● **What is required**
Which lines of the data contain the string "rengörande"? Show each of them.

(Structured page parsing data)
- - -

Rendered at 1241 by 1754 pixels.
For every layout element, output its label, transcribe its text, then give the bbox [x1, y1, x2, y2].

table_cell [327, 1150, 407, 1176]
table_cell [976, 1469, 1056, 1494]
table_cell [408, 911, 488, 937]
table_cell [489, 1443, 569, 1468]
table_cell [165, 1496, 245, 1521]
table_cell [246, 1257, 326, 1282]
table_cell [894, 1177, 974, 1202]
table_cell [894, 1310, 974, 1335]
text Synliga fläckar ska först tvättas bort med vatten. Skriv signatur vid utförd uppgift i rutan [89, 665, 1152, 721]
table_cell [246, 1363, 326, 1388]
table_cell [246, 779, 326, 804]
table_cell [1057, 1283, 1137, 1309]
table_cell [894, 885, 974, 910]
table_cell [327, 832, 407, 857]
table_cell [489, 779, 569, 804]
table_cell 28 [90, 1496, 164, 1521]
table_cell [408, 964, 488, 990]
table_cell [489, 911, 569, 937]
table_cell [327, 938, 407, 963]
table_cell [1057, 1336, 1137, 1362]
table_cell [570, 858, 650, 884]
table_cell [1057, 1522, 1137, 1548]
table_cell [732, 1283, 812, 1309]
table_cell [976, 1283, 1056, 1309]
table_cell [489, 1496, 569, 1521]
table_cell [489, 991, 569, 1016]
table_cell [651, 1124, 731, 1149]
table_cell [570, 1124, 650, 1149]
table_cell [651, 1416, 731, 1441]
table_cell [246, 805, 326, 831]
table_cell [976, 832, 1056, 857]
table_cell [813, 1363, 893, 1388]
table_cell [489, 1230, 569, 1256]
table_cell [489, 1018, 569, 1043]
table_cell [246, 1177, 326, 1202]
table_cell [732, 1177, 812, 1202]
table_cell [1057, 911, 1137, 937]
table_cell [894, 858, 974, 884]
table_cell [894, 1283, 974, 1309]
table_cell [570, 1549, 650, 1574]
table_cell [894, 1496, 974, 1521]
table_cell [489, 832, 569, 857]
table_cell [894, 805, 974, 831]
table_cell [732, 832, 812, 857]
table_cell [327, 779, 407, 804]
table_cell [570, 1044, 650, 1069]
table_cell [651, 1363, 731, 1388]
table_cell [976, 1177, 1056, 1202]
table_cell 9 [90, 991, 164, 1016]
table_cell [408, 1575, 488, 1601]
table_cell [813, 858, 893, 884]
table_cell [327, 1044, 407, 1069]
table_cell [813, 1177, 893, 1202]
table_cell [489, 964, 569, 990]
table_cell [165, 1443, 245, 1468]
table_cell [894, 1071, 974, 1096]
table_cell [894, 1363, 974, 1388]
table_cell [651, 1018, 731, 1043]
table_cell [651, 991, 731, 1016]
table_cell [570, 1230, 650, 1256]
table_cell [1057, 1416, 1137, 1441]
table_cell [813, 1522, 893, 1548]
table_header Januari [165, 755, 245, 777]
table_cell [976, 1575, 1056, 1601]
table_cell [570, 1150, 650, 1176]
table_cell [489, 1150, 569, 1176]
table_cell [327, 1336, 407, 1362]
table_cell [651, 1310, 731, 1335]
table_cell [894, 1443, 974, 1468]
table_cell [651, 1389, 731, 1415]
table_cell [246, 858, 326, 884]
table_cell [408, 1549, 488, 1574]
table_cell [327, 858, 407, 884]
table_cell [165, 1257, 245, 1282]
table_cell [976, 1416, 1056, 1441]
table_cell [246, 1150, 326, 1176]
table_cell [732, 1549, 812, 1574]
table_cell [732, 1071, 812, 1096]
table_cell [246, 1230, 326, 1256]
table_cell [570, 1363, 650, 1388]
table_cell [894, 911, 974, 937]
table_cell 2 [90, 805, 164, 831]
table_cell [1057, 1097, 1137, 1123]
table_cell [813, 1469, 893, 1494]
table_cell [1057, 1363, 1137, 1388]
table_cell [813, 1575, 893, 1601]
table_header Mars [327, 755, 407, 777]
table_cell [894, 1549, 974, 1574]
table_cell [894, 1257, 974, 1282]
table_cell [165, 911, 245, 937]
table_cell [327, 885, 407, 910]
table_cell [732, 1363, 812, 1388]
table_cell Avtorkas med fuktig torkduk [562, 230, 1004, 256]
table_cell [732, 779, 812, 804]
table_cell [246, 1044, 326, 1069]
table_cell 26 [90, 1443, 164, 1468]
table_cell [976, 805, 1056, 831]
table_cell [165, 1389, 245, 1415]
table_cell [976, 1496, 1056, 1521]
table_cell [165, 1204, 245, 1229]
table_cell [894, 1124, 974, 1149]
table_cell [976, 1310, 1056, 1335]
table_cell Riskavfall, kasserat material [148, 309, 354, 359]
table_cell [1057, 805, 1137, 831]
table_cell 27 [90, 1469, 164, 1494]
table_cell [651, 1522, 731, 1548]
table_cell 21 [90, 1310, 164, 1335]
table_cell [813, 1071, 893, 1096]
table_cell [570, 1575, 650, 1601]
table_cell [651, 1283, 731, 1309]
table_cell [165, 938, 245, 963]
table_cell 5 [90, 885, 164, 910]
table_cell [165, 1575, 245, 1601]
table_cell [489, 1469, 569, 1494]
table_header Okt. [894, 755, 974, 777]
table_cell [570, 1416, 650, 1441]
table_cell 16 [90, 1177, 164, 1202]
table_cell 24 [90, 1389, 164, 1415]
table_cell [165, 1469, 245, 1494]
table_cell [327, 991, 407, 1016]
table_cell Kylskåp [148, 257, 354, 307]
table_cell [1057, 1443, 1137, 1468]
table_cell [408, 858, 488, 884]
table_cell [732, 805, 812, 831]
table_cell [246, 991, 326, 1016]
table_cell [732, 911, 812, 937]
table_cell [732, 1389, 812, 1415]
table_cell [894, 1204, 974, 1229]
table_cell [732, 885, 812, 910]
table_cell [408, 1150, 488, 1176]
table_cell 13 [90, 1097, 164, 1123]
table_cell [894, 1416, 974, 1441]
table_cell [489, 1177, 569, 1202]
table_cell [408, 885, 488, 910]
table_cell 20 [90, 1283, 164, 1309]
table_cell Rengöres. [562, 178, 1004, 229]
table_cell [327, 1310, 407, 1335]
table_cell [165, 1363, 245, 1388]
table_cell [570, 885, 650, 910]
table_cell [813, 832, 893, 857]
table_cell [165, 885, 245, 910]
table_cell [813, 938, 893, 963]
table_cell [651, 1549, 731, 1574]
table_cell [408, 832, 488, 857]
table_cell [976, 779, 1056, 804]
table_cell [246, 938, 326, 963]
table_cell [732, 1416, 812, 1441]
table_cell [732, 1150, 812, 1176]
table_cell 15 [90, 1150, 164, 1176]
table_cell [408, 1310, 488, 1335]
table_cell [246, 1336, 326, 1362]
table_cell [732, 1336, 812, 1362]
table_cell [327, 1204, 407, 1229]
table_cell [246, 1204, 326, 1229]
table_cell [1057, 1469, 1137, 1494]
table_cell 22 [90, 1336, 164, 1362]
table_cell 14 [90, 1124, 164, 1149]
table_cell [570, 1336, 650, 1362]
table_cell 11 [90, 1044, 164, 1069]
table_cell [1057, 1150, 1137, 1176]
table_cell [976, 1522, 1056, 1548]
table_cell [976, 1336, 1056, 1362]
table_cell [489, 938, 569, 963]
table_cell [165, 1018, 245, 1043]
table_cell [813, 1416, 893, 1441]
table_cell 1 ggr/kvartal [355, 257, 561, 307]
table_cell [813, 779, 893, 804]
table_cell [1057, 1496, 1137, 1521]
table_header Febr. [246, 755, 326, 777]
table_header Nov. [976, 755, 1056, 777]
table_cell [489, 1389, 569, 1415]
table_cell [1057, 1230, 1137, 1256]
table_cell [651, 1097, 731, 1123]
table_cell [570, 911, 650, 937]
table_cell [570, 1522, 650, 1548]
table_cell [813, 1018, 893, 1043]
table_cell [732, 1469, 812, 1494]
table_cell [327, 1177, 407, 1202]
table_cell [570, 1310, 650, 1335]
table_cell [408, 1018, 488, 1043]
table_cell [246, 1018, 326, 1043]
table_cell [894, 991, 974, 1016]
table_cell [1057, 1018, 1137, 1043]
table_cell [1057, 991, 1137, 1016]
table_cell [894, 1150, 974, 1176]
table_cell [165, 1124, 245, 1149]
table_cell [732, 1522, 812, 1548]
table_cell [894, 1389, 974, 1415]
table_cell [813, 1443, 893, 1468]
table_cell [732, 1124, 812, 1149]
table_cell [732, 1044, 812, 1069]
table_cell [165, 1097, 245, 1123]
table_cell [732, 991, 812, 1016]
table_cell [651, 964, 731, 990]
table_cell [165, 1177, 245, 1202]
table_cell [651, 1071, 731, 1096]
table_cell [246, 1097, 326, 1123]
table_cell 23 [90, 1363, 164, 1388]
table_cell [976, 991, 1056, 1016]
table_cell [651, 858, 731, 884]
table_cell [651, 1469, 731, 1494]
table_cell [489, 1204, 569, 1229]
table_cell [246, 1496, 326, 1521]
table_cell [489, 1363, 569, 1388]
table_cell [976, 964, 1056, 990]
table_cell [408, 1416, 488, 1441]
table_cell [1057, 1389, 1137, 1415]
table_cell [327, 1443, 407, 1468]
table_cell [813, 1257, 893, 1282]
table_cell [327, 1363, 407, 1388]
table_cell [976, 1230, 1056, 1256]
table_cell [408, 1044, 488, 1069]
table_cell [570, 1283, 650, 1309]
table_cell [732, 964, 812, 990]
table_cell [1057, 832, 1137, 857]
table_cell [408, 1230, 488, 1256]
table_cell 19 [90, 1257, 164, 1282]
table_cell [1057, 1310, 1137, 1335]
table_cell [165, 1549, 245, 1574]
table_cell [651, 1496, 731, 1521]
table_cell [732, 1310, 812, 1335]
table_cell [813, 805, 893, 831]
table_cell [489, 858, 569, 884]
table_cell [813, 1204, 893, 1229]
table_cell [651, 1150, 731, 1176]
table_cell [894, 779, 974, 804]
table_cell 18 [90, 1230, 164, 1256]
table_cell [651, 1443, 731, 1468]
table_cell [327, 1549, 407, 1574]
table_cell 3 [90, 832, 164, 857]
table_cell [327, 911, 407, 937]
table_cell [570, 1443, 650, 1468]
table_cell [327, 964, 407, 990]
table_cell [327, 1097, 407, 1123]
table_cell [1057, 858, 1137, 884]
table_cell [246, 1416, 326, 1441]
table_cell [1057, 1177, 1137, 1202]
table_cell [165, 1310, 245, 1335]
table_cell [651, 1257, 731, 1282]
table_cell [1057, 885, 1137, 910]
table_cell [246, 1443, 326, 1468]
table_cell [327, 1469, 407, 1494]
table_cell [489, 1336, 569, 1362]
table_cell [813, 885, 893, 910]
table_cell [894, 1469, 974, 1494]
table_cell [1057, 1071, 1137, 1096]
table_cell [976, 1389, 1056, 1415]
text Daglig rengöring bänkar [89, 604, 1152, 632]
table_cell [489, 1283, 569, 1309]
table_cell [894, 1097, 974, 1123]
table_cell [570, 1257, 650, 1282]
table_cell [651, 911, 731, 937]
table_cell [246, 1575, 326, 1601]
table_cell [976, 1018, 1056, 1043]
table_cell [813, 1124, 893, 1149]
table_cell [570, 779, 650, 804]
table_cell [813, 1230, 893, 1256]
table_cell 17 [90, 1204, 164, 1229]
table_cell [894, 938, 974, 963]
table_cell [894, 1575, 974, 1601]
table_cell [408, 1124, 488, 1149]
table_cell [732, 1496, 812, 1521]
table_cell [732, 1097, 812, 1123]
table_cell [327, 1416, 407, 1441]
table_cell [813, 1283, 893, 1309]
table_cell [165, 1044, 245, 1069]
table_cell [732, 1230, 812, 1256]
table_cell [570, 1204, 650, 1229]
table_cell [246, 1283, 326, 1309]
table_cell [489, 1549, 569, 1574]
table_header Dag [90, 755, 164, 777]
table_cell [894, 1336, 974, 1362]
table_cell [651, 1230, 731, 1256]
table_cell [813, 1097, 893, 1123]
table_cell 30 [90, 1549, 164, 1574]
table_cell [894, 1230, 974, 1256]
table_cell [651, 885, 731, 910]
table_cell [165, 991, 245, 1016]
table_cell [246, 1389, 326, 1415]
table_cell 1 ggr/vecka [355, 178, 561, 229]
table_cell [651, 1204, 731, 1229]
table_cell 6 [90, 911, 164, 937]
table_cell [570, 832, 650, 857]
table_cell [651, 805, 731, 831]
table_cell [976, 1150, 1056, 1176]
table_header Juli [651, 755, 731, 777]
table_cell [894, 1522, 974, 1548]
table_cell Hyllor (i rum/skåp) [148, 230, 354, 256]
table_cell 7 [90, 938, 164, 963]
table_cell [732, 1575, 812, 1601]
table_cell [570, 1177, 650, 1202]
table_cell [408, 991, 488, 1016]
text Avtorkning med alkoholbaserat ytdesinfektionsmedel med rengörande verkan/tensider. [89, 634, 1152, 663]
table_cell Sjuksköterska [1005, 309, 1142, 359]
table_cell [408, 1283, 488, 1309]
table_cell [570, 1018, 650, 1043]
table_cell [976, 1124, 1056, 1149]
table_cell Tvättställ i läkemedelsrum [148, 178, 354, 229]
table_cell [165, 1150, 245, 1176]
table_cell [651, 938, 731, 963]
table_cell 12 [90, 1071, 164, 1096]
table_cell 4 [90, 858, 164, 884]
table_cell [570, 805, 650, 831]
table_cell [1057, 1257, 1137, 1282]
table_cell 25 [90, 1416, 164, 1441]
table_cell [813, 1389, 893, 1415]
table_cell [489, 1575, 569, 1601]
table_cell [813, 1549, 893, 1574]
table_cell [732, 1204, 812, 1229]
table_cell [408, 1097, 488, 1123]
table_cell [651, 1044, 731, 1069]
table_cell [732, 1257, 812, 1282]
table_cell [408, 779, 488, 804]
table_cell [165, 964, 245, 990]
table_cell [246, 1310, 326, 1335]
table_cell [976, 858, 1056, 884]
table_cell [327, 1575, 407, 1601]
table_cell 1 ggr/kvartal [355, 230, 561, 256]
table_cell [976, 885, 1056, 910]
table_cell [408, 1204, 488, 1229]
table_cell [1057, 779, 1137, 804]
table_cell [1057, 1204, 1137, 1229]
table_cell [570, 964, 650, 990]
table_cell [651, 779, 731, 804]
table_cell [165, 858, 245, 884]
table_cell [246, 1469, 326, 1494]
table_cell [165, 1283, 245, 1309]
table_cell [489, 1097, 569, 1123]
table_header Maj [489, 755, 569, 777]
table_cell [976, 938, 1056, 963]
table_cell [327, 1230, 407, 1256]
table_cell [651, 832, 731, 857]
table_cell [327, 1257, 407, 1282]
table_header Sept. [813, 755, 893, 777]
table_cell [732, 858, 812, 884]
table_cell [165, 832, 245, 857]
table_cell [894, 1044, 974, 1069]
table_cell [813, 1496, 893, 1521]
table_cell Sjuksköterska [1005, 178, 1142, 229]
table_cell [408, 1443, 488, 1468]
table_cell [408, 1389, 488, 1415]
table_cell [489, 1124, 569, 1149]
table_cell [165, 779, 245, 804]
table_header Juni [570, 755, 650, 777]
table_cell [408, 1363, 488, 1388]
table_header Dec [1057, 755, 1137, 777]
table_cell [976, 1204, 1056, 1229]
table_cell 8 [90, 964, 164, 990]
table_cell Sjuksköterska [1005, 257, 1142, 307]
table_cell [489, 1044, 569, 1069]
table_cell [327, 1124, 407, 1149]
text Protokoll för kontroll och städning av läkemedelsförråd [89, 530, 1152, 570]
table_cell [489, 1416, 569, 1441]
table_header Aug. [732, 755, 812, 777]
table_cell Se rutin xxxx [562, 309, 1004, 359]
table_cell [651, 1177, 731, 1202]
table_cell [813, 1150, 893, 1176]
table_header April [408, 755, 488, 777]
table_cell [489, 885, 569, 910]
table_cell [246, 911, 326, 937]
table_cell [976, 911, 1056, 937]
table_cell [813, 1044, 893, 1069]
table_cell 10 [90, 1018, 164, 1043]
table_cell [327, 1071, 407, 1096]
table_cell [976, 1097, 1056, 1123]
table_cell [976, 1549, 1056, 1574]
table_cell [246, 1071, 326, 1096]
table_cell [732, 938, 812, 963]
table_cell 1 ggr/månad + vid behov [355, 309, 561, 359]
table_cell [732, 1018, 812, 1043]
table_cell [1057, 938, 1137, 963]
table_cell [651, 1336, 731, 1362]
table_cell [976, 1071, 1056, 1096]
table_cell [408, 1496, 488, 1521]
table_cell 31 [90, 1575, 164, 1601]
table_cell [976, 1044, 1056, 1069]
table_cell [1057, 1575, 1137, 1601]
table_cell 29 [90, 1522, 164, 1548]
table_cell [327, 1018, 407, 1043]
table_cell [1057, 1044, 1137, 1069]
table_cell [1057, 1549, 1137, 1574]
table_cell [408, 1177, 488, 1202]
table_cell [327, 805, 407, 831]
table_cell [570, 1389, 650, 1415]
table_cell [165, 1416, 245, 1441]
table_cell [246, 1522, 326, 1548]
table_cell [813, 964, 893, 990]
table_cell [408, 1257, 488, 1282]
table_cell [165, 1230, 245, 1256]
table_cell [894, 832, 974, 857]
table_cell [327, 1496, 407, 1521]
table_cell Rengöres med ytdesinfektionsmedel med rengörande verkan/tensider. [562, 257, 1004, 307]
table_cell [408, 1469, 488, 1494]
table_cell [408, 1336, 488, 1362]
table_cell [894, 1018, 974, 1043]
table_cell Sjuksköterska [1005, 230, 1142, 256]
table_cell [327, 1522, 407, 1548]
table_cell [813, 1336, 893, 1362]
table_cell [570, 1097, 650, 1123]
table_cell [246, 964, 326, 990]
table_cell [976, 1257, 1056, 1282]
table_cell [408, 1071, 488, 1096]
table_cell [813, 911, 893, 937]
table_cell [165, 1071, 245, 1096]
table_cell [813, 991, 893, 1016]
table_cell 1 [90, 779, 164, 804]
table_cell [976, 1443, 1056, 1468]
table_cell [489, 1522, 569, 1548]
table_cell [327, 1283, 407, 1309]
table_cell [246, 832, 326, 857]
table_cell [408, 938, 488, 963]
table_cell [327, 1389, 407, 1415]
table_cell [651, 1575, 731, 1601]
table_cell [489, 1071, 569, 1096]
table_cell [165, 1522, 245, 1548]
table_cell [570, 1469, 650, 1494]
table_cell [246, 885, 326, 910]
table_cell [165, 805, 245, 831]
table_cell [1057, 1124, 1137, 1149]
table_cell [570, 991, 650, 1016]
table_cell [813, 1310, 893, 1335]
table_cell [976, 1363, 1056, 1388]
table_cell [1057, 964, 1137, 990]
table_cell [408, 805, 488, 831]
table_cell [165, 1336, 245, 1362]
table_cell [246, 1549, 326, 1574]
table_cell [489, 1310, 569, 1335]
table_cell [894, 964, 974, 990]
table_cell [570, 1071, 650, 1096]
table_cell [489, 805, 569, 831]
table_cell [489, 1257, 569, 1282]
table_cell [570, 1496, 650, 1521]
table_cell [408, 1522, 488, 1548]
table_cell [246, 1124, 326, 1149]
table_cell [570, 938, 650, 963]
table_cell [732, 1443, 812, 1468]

- - -

● **Written answer**
text Avtorkning med alkoholbaserat ytdesinfektionsmedel med rengörande verkan/tensider. [89, 634, 1152, 663]
table_cell Rengöres med ytdesinfektionsmedel med rengörande verkan/tensider. [562, 257, 1004, 307]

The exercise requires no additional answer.